When I was young, my dad was a carpenter by trade. Being a carpenter is a tough way to make a living, especially during the winter in Utah. Each year as the temperatures dropped and snow started falling, my dad’s work would slow down and he’d get laid off for a few months, usually to be rehired as spring approached and the weather warmed up again. The slow months made for a difficult time financially. One of the ways my dad would make up for the loss of income during the winter was to go hunting and stock up on meat in the fall. Hunting became a necessity in our lives. I remember a few times when we weren’t fortunate enough to harvest an animal. The look in my dad’s eyes said it all. He was worried—unsure how to feed his family of eight without the extra food hunting provided.

These experiences had a lasting effect on me and have given me a strong respect and appreciation for hunting and what it means. Many people probably wouldn’t consider me much of a hunter, but I do love to hunt. I was raised hunting with my dad—his little sidekick until I was old enough to carry a gun, then his hunting buddy up until I started playing football in high school. Since then, school, a church mission, marriage, kids, and trying to make a living has cut into my hunting time. Recently however, with the direction and stability my career has provided, I’ve been fortunate enough to find more time to spend on the mountain where I feel like I belong. 


Hunting has also taught me to love the amazing and majestic animals we pursue. I’ve always had a talent for art and I really enjoy drawing. When I was young, one of my dreams was to grow up and become a wildlife artist. I guess you could say that dream came true, though not exactly in the way I expected.

My first job as an artist was working for a clothing company. Because this company had stores in Alaska, I was often tasked with drawing wildlife to incorporate in tee shirt designs. After learning as much as I could there, I decided to go solo as a freelance designer. Going out on my own was a scary thing, but I did it successfully for almost a decade. During that time, a majority of my clients were in the hunting industry. I continued drawing wildlife for apparel while also learning other skills of my trade. 

After nearly a decade of freelancing, I realized that I’d reached the limits of what I could do on my own. I wanted to continue to learn and expand my knowledge and experience, so I started looking for the opportunity to do so. It was then that I met the Harbertson brothers and we decided to start a marketing firm called Zulu Six. This led to the amazing experience of being one of the co-founders of Mtn Ops. After three years helping Mtn Ops get off the ground, I decided to step away and pursue other opportunities, leading me to join the SOLO HNTR team. 


For the most part my days are spent sitting at a desk in front of a computer coaxing creative ideas from my mind into actual existence.

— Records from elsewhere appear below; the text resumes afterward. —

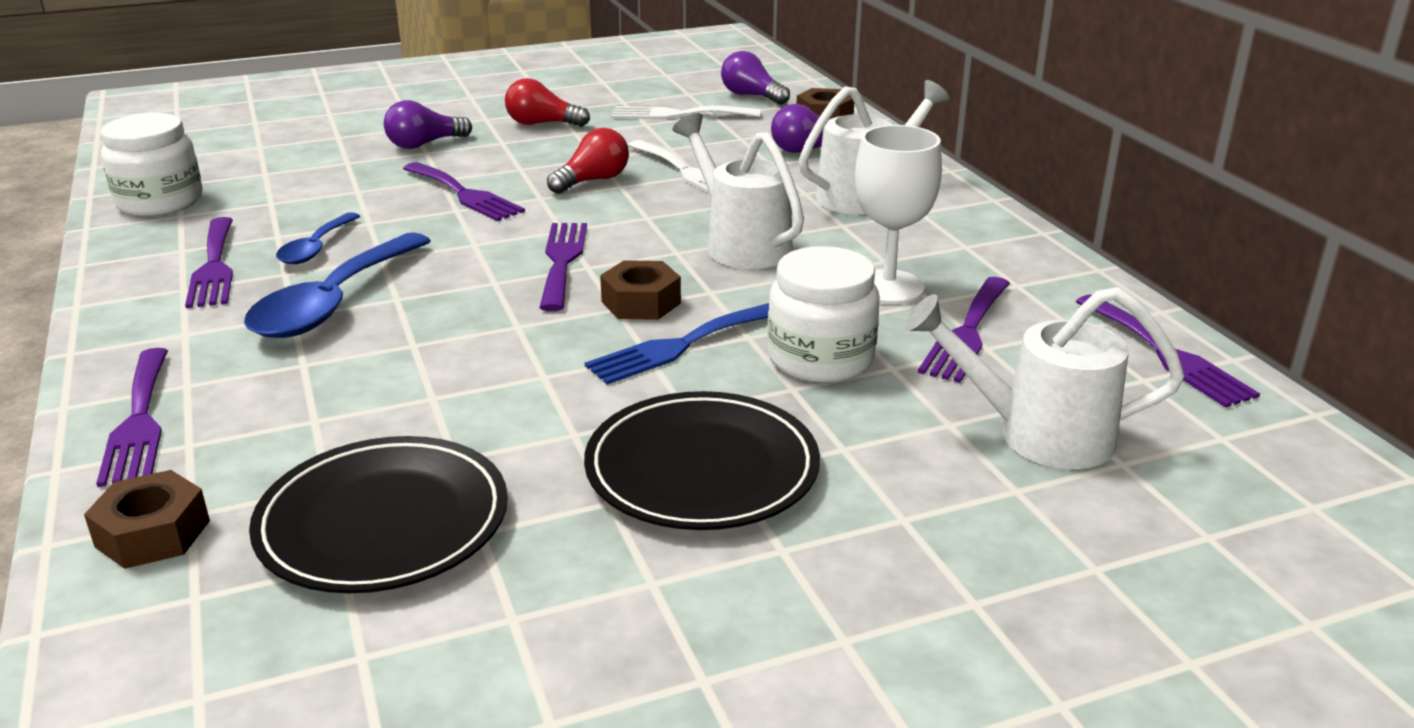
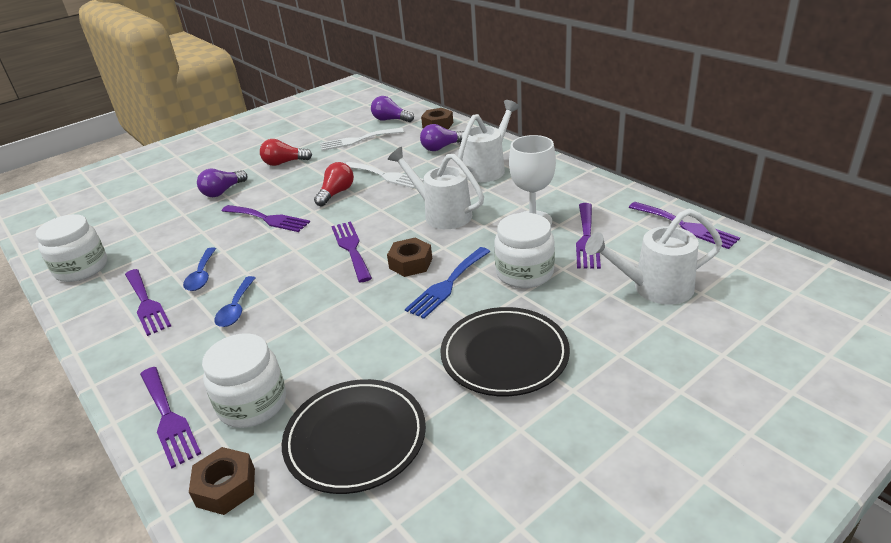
camera: 15 degrees left, 5 degrees up
(268, 434) = (252, 403): none -> white jar
(334, 302) = (236, 308): blue spoon -> blue spoon, size x0.55

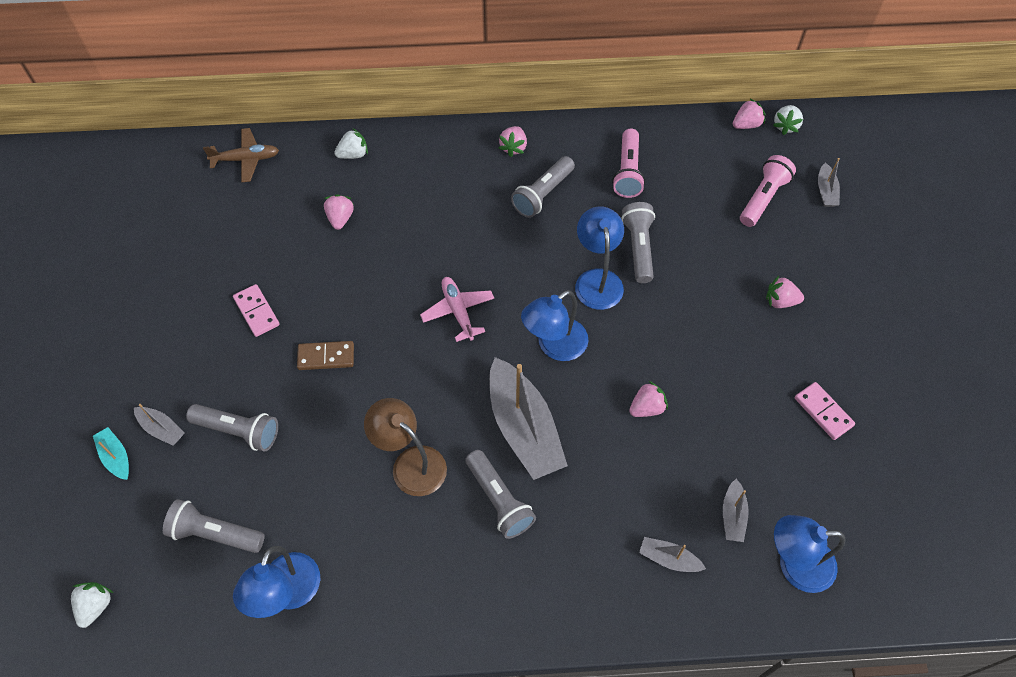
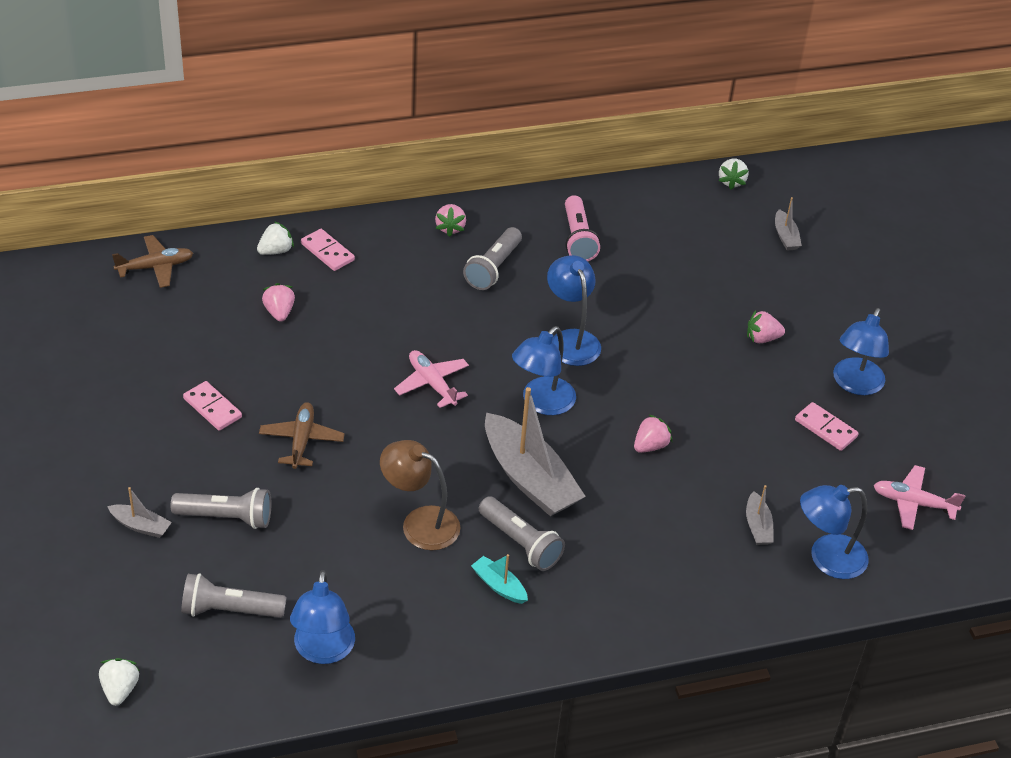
camera: 15 degrees left, 15 degrees down
(116, 457) = (98, 557): turquoise boat -> turquoise boat (499, 586)
(326, 357) = (301, 440): brown domino -> brown plane
(398, 160) = (327, 252): none -> pink domino
(638, 248) = (606, 307): grey flashlight -> none
(668, 559) = (703, 570): grey boat -> none
(746, 124) = (691, 184): pink strawberry -> none
(763, 198) = (723, 249): pink flashlight -> none
(862, 365) = (855, 384): none -> blue lamp
(895, 512) = (913, 503): none -> pink plane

I produce graphics for branding, promotional and marketing collateral, strategies for branding campaigns and revenue generation, and any other creative assets my clients may require. I love every minute of it. However, at times it can become stressful and even cause me to burn out or hit a creative block. Thankfully, I’ve recently found a solution that helps me through these phases.

On many of the hunting trips my dad and I went on when I was young, there was often a third person in our party—my Grandpa Ron. Ronald N Parry was like a second father to me. I count myself very lucky to have had such an amazing man as an additional father figure in my life. My grandpa had many creative and artistic talents of his own. After a long day on the mountain hunting, when we finally made it back to camp we would often find Grandpa Ron sitting by the fire with his pocket knife out, whittling some figure out of wood. I loved watching my grandpa carve and many times he was forced to do so in order to meet one of my requests. Guns, knives, dogs, swords or anything else I asked for, Grandpa Ron was always willing. In the past his talent has inspired me to pick up a pocket knife and dabble in a little whittling of my own. It’s something I’ve always enjoyed and often thought that I’d like to do more. Then a few years ago my Grandpa Ron lost a battle with cancer and died. Losing him has increased my desire to carry on his legacy of carving. Carving has become a way for me to honor him while coping with the stress that comes with my day job.

Inspired by my Grandpa Ron and many other talented artists, I’ve committed more time to the hands on creativity of carving and it has become my creative therapy. After seeing my work and learning how many hours go into each piece, many people ask me what goes through my mind while carving, or what do I think about. Wonderfully, the answer is nothing. My mind goes blank. I enter this peaceful zone where the worries and stresses of the everyday battle to provide and survive cannot penetrate. It’s in this zone that creative blocks are obliterated and my mind is cleared and refreshed. It allows me to return to my daily obligations with a fresh perspective and open mind, ready to attack the next creative challenge. 

I feel lucky to be able to make a living working in an industry that I love and I’m grateful for those I’ve met along the way who have helped me at each step. I look forward to continually carving a creative path to success, developing my skills and sharing my talent with those around me.